[start of Material provided]

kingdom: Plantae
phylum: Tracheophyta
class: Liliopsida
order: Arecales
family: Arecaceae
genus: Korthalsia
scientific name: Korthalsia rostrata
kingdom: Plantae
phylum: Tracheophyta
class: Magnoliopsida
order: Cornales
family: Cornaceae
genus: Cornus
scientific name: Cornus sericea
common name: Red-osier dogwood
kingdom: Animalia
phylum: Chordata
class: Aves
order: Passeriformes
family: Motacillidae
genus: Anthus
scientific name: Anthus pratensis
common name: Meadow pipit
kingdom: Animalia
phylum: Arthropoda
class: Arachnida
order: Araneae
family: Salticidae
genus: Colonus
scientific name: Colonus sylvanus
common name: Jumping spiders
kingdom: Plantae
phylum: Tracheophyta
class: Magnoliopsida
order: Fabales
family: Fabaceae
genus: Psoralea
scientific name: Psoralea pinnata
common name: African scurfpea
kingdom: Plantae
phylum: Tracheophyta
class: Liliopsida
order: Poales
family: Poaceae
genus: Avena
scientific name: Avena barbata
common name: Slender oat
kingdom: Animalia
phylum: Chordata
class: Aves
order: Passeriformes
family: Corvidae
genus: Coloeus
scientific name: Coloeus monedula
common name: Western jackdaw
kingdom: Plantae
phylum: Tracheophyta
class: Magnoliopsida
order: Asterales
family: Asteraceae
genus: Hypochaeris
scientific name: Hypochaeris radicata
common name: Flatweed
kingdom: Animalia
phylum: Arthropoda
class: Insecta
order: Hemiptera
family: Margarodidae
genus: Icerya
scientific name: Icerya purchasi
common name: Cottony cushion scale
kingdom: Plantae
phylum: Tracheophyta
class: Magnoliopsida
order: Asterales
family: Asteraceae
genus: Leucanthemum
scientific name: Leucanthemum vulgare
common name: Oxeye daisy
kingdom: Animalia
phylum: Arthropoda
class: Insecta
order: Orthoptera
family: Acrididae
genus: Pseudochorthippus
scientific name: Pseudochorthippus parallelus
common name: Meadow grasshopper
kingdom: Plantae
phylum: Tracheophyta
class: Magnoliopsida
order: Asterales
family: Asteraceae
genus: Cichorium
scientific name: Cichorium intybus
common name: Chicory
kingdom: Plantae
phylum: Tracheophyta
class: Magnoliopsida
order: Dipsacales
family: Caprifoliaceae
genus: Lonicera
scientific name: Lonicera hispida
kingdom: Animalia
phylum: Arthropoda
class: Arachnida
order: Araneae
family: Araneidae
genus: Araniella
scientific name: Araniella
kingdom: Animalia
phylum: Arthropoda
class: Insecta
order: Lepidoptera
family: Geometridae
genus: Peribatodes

[end of Material provided]

* [Written exercise]
Could you update the stretch from the line containing "scientific name: Colonus sylvanus" through the line containing "family: Corvidae" by changing "common name" to "vernacular name", keeping everything else the same? Return only those lines.

* [Answer for this exercise]
scientific name: Colonus sylvanus
vernacular name: Jumping spiders
kingdom: Plantae
phylum: Tracheophyta
class: Magnoliopsida
order: Fabales
family: Fabaceae
genus: Psoralea
scientific name: Psoralea pinnata
vernacular name: African scurfpea
kingdom: Plantae
phylum: Tracheophyta
class: Liliopsida
order: Poales
family: Poaceae
genus: Avena
scientific name: Avena barbata
vernacular name: Slender oat
kingdom: Animalia
phylum: Chordata
class: Aves
order: Passeriformes
family: Corvidae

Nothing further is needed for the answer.